Comédie dramatique de Hédi Tillette de Clermont Tonnerre, mise en scène de Sarah Tick, avec Pierre-Antoine Billon, Laura Chetrit, Paul-Antoine Chenoz et Clément Olivieri.

Belle réussite de Sarah Tick, jeune metteuse en scène aux choix affirmés et au parcours sans faute, qui a choisi la partition de Hédi Tillette de Clermont Tonnerre intitulée "Pourquoi mes frères et moi on est parti" qui, à travers un focus familial, aborde la situation de la jeunesse des pays qui connaissent l'échec de l'Etat post-colonial.

Dans un pays du maghreb, quatre frères jouent football pour tuer le temps, expulser leur frustrations et canaliser une violence sous-jacente face à une vie qui leur paraît sans avenir.

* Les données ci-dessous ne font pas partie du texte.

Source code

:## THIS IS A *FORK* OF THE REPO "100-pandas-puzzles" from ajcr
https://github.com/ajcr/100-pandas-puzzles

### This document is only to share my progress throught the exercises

Entre amour et d'affrontement, ils se sont installés dans un no man's land temporel pour différer le moment de se colleter à la réalité au lieu de la subir.

La partition de Hédi Tillette de Clermont Tonnerre les saisit à un moment charnière, celui qui précède la mort de la mère, celle qui retient la fratrie comme une couvée, sur ce sol, leur terre, seul bien commun et unique, qui va constituer le moment du basculement, vers l'âge adulte et l'incontournable exil.

Confinés dans un marasme délétère, sans perspectives d'avenir, et une vie précaire mais également sans aucune velléité personnelle à prendre leur destin en main, "attendant que ça change" sans se mêler de politique ni de religion, les frères sont néanmoins confrontés à des réalités différentes.

Dali, l’aîné, souffre d'avoir dû suspendre ses études de médecine et assume la vie de la famille, la maladie de la mère, la défaite du père qui passe sont temps au café, Taco veut profiter des bienfaits de la société de consommation, Mo, le désenchanté, qui se vend aux touristes, et, Nour, le cadet, rêve de devenir le grand mime international Nour.

Des casiers métalliques, un banc et une bâche couverte d'une poussière couleur de sable, scénographie minimaliste de François Couturier qui écarte tout naturalisme anecdotique, suffisent à l'implantation situationnelle.

Avec un texte éloquent de concision et d'efficacité qui s'inscrit dans le registre du théâtre-action, écriture à l’anglaise avec des scènes brèves et percutantes, Hédi Tillette de Clermont-Tonnerre dresse un beau portrait de groupe avec cette fratrie qui se cogne comme elle cogne dans le ballon.

Tout en étant au diapason avec les lignes de force du texte quant à la maîtrise des scènes chorales toutes en tensions dispensées avec l’énergie du jeu réaliste, Sarah Tick s'arc-boute sur la tonalité des quatre insertions monologales par laquelle chaque protagoniste se dévoile, et qu'elle qualifie de "fenêtres sur leur âme", pour insuffler une dimension poétique qui, présente dans "Les rêves" et "La fable perdue", ses deux premières réalisations, constitue une constante dramaturgique.

La direction d'acteur est rigoureuse et efficace pour soutenir une interprétation en synergie et la distribution parfaite en termes d'âge et d'emploi.

Evitant la tentation de la démonstrativité performative du rôle de composition, les jeunes comédiens, Laura Chetrit (Nour), Paul-Antoine Chenoz (Taco), Clément Olivieri (Dali) et Pierre-Antoine Billon (Mo), sont remarquablement justes et apportent cette belle humanité qui donne vie aux personnages de papier.